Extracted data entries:
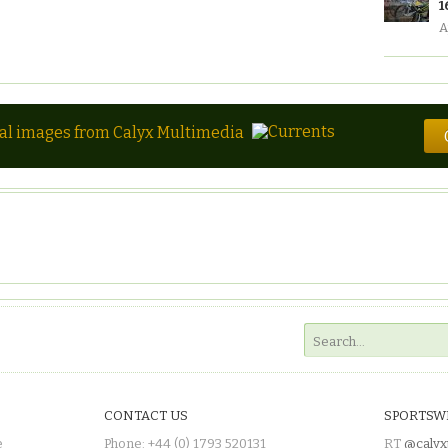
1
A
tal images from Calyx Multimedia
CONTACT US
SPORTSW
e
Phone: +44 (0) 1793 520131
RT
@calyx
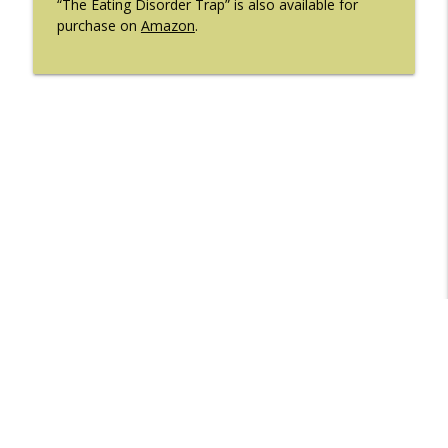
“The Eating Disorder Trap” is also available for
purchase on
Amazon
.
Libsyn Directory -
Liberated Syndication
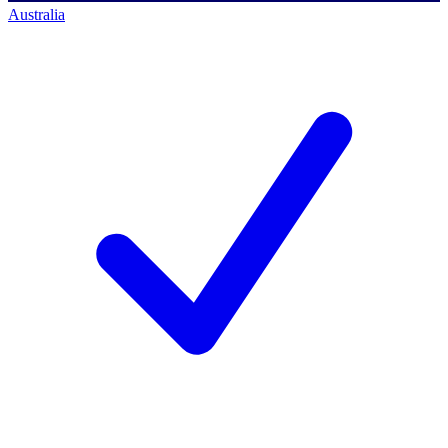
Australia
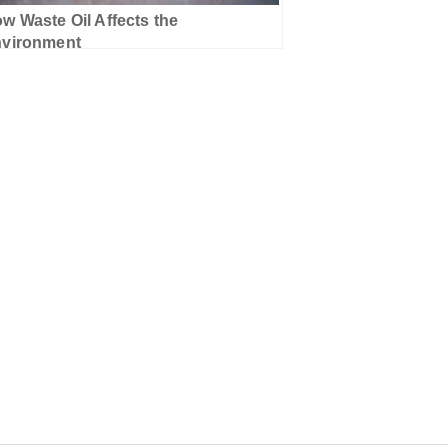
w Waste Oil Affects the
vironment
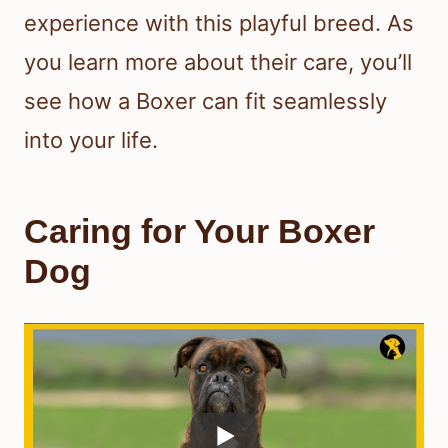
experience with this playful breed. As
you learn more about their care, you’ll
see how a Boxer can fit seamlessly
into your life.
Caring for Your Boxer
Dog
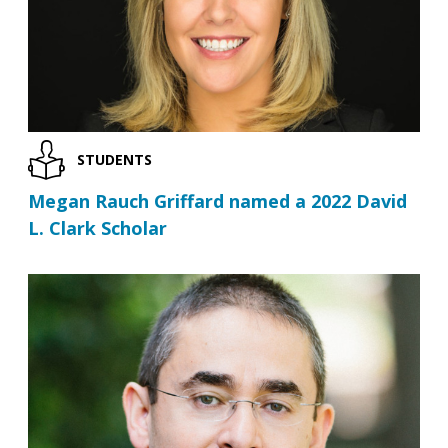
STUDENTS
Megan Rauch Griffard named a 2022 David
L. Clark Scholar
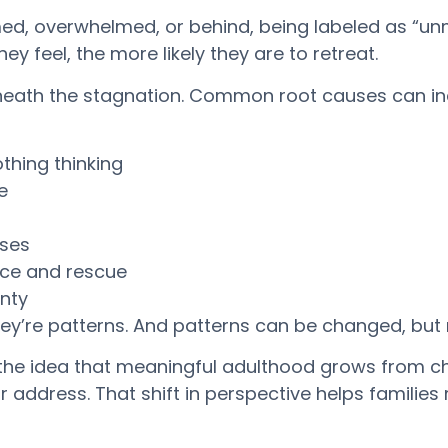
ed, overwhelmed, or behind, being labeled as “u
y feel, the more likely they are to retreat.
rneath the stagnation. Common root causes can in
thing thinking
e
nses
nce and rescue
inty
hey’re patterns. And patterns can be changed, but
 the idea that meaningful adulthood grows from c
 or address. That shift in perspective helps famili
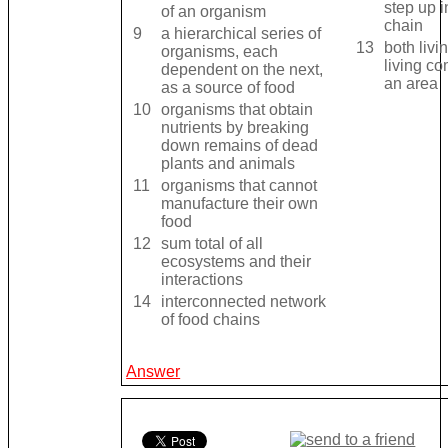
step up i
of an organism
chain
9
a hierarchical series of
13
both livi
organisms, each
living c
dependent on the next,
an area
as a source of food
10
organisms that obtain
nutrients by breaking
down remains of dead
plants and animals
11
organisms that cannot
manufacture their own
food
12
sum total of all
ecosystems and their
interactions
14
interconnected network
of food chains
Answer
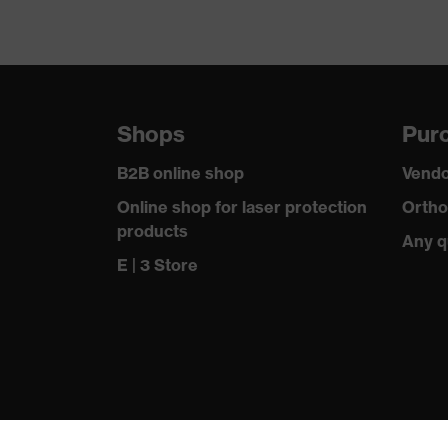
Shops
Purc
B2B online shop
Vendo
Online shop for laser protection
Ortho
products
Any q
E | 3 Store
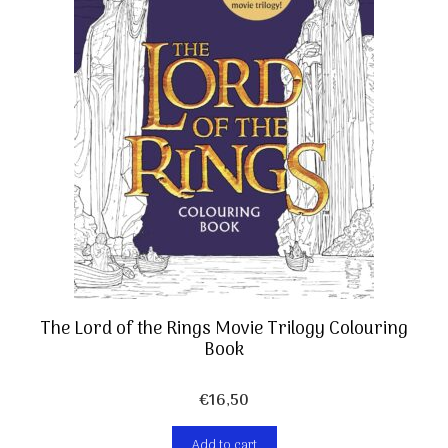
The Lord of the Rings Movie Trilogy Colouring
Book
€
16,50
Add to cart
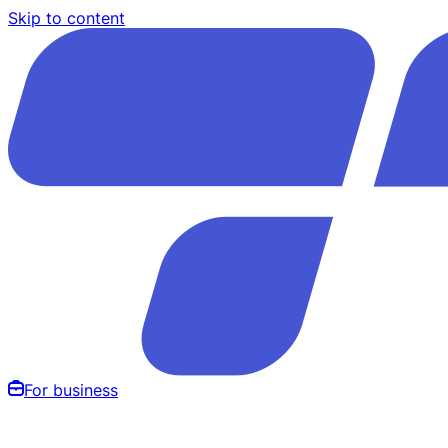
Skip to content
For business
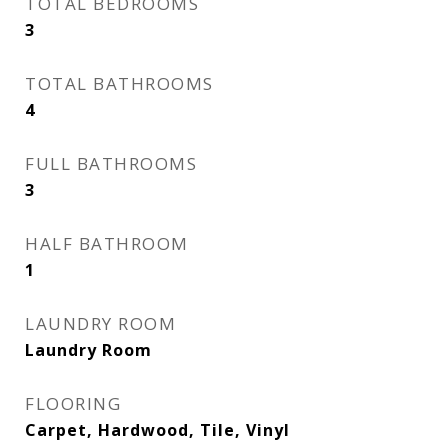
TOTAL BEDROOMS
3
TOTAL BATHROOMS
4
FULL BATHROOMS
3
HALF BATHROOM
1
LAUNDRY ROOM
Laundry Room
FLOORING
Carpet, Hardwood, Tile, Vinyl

AIM OF THE TASK:
The expected answer is every line above in which the word "more" appears.

SOLUTION:
you learn more about their care, you’ll
y feel, the more likely they are to retreat.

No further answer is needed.